India's fourth largest private sector bank called such reports as "speculative, unsubstantiated and irresponsible."
At 2:50 pm, Yes Bank was trading at Rs 31.05 per share at the National Stock Exchange, down 25 per cent.
"Recent market rumours and reports appear to have generated a lot of speculation around Yes Bank Ltd. We strongly refute them as being speculative, unsubstantiated and irresponsible," said Managing Director and CEO Ravneet Gill.
While this has impacted the share price adversely, the bank would like to state that its capital and liquidity position are comfortably above the regulatory threshold and the asset quality is in line with the guidance provided post Q1 FY20 results, he said in a statement.

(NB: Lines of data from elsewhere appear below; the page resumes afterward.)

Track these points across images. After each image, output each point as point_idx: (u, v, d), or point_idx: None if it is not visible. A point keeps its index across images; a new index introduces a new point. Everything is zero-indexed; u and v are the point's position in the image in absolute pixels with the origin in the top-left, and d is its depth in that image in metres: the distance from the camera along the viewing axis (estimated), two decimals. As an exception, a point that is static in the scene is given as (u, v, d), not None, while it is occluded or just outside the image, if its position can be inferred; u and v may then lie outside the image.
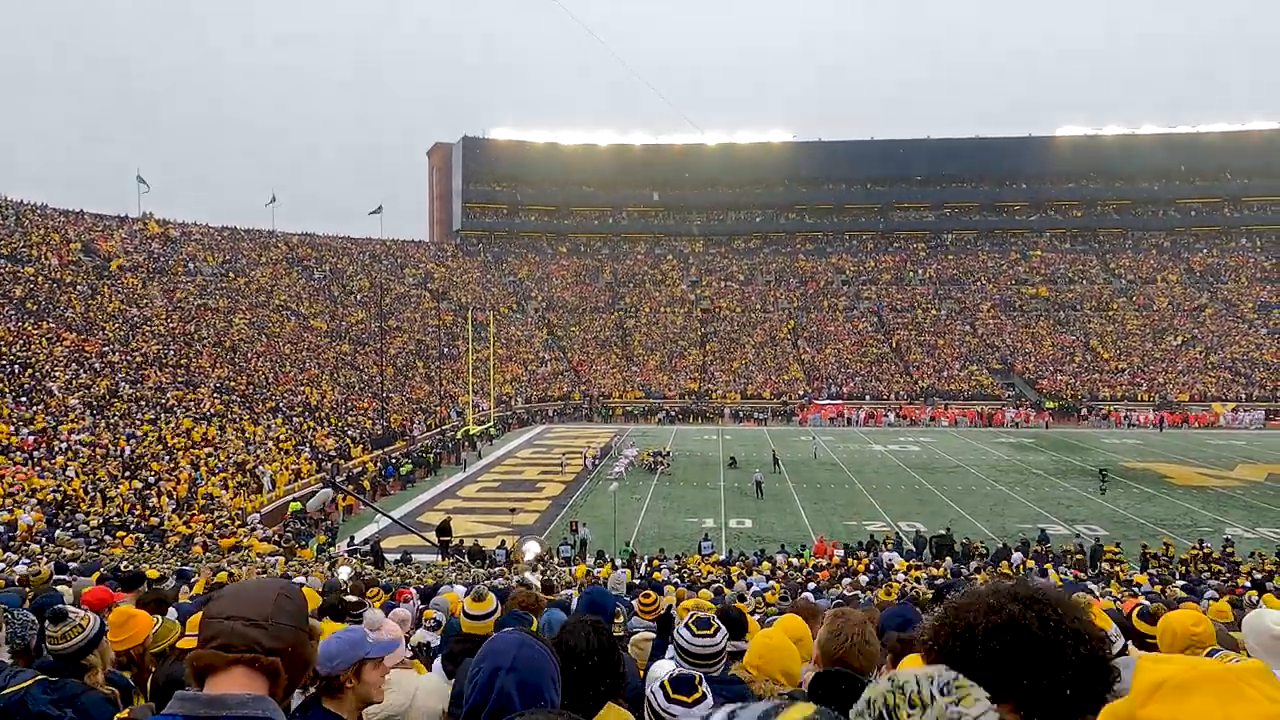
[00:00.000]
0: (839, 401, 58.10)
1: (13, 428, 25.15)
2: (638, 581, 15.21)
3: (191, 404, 33.92)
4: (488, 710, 1.44)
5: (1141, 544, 22.09)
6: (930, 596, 9.29)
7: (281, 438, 33.81)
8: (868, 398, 58.94)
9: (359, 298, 63.74)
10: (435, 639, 6.38)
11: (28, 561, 12.65)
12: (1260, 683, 1.00)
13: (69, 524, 19.34)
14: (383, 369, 47.71)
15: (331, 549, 22.06)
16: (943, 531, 23.65)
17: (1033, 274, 75.99)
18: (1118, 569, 19.16)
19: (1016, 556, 21.07)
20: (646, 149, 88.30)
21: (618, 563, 20.34)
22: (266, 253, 63.40)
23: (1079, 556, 21.27)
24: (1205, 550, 21.05)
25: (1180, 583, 15.21)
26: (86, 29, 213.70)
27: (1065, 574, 18.52)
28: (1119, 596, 12.73)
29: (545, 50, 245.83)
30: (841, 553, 21.72)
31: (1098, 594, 12.49)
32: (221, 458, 28.79)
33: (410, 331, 61.77)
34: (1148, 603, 9.93)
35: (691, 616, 3.04)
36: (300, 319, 55.60)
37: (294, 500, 26.60)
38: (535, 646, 1.56)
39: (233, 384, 38.81)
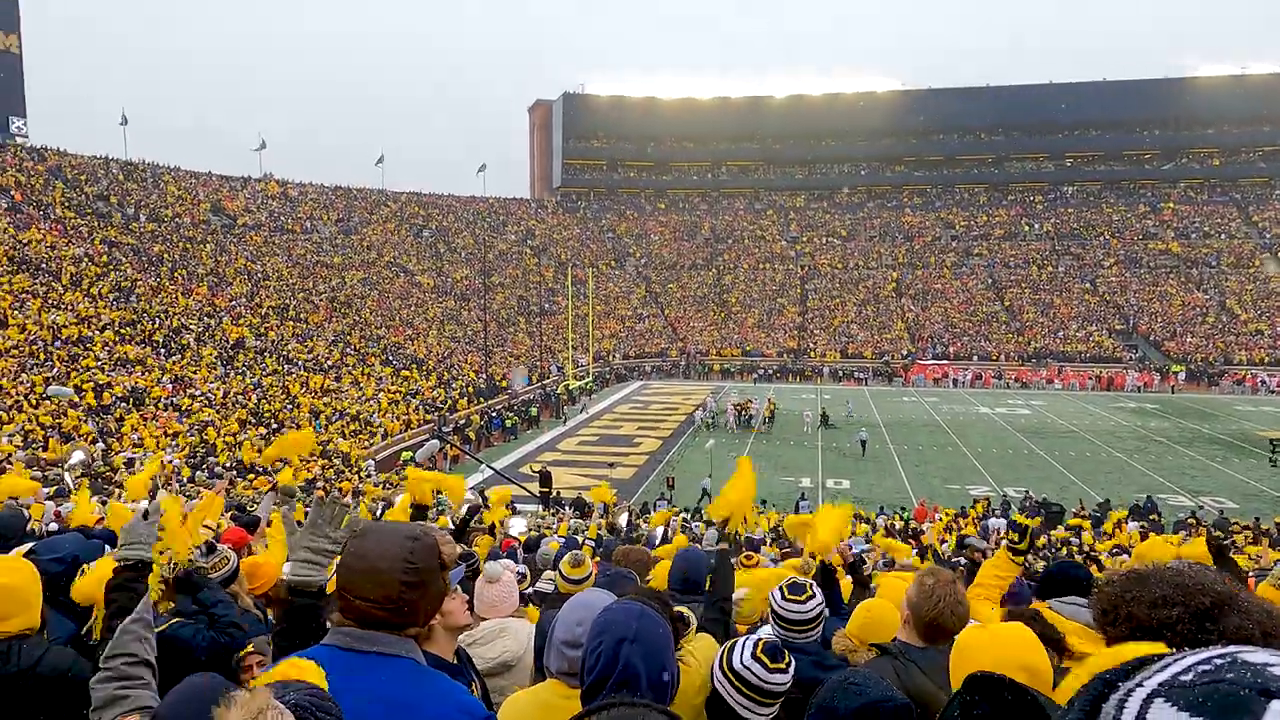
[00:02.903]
0: (944, 362, 56.18)
1: (157, 377, 27.27)
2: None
3: (310, 356, 35.88)
4: (613, 682, 1.48)
5: (1276, 519, 20.63)
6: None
7: (392, 389, 35.40)
8: (975, 358, 56.73)
9: (463, 254, 65.43)
10: (549, 587, 6.69)
11: (172, 500, 13.75)
12: None
13: (205, 466, 20.94)
14: (486, 324, 49.01)
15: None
16: (1043, 498, 22.77)
17: (1163, 228, 70.72)
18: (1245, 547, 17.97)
19: (1132, 525, 20.06)
20: (747, 100, 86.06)
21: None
22: (377, 211, 65.72)
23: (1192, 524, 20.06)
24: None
25: (1318, 562, 14.17)
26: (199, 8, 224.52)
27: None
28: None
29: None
30: (941, 517, 21.22)
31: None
32: (337, 406, 30.43)
33: (512, 288, 63.09)
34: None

"The bank's outstanding exposure to the housing finance and real estate conglomerate, which is in the news today (Monday), is totally secured. Over the last six months, there has been a reduction of about 30 per cent in this exposure. The account is standard and current," said Gill.
The bank's retail franchise continues to strengthen with an increase of 39 per cent in the number of new fixed deposit accounts over the previous quarter, he added.
Subsequent to receiving the go-ahead from the Reserve Bank of India on Friday, the bank is firmly on track to raising the required growth capital, said Gill.